[Records from a dataset]
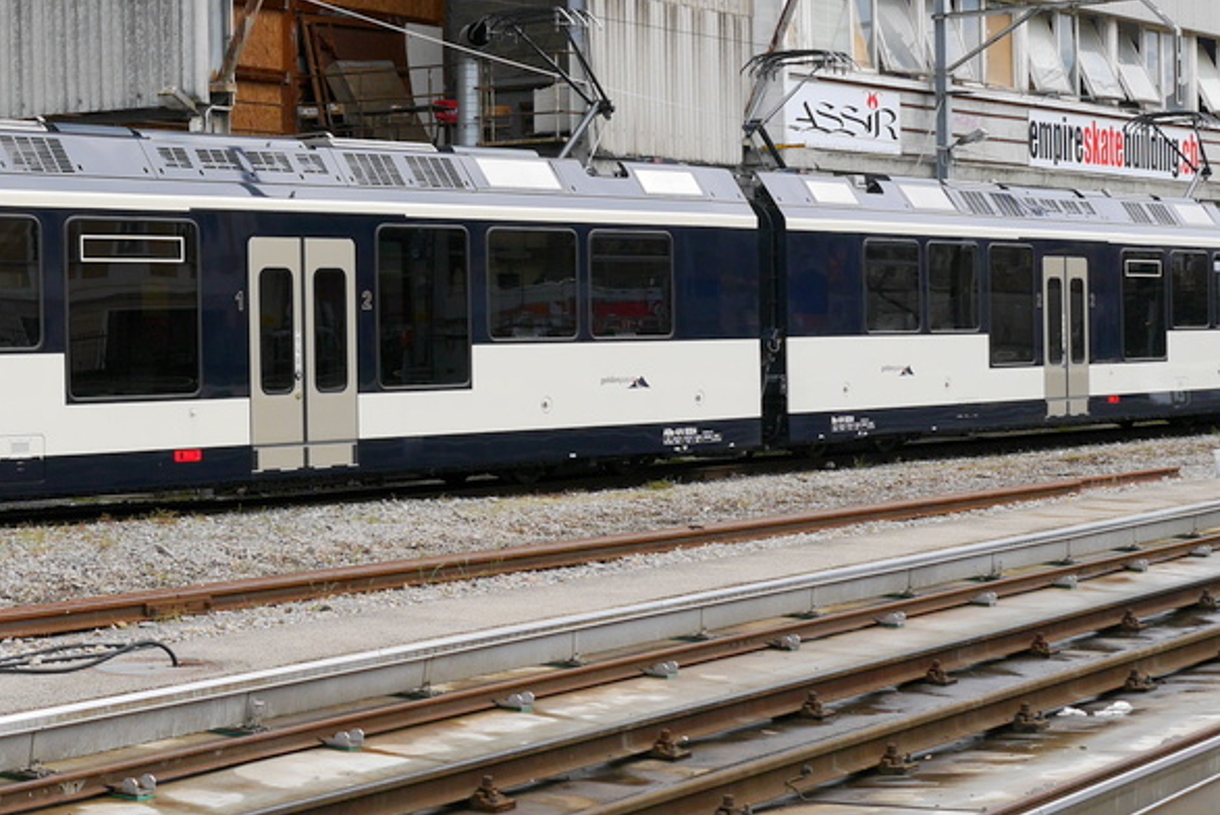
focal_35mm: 85
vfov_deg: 16.1
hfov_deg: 23.6
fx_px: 2882
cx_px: 291
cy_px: 366
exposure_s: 1/320
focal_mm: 20
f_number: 8
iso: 160
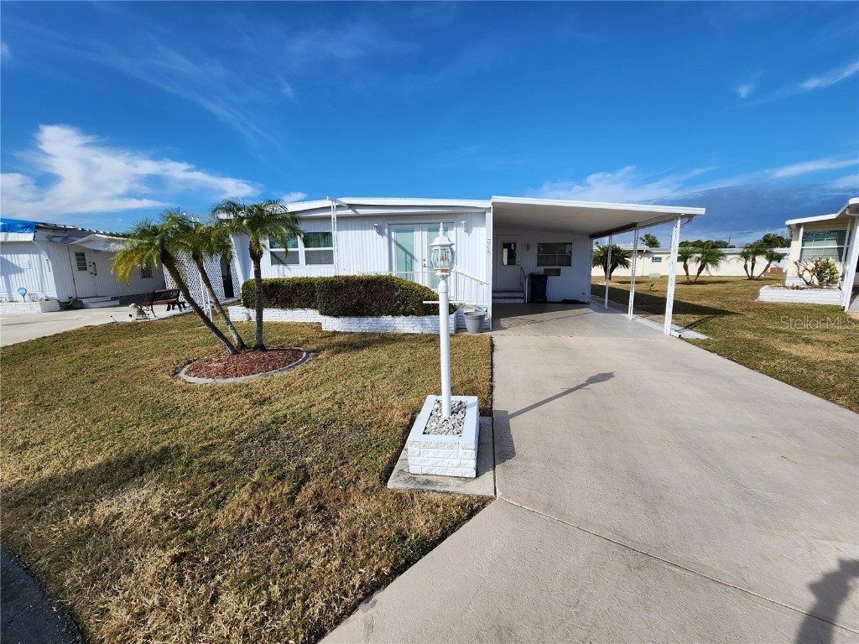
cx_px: 430
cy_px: 322
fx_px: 323
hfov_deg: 106.2
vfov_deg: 89.9
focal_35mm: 13
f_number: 2.2
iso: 50
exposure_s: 1/2180
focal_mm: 2.2
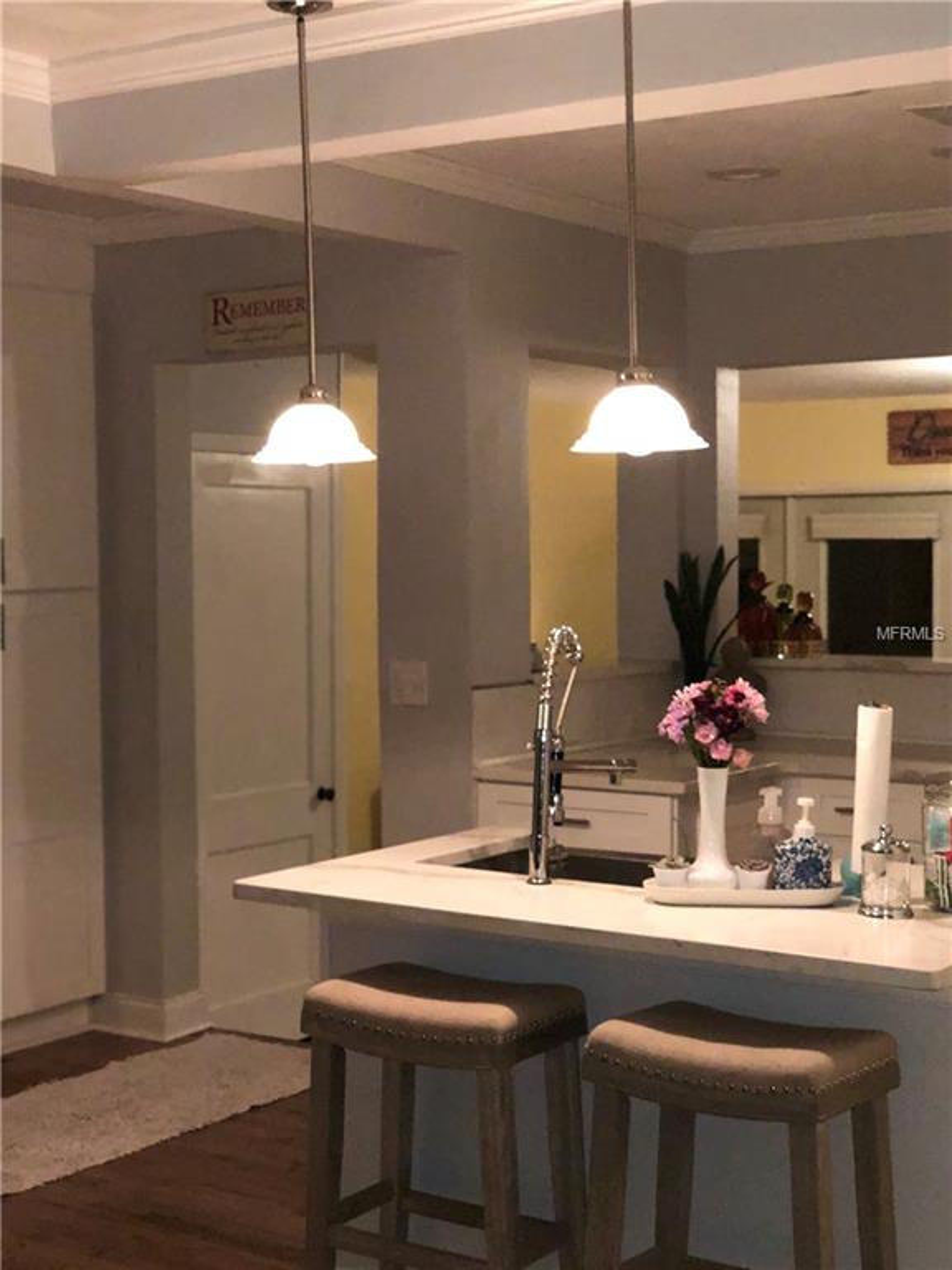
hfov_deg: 28.0
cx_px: 476
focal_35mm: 52
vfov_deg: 36.8
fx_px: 1907
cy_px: 635
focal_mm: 6
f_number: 2.4
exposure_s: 1/60
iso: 400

- [WHAT TO WORK ON]
Print out the records in full and exactly, dropping every picture.

- [EXERCISE RESULT]
focal_35mm: 85
vfov_deg: 16.1
hfov_deg: 23.6
fx_px: 2882
cx_px: 291
cy_px: 366
exposure_s: 1/320
focal_mm: 20
f_number: 8
iso: 160
cx_px: 430
cy_px: 322
fx_px: 323
hfov_deg: 106.2
vfov_deg: 89.9
focal_35mm: 13
f_number: 2.2
iso: 50
exposure_s: 1/2180
focal_mm: 2.2
hfov_deg: 28.0
cx_px: 476
focal_35mm: 52
vfov_deg: 36.8
fx_px: 1907
cy_px: 635
focal_mm: 6
f_number: 2.4
exposure_s: 1/60
iso: 400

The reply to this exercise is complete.